-- Opening Marker --

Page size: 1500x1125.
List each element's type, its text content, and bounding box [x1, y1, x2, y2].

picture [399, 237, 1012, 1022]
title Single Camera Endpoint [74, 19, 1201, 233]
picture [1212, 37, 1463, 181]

-- Closing Marker --

Required work -> Recreate the listing word for word, omitting nothing.

Response box ->
Page size: 1500x1125.
List each element's type, its text content, and bounding box [x1, y1, x2, y2].

picture [399, 237, 1012, 1022]
title Single Camera Endpoint [74, 19, 1201, 233]
picture [1212, 37, 1463, 181]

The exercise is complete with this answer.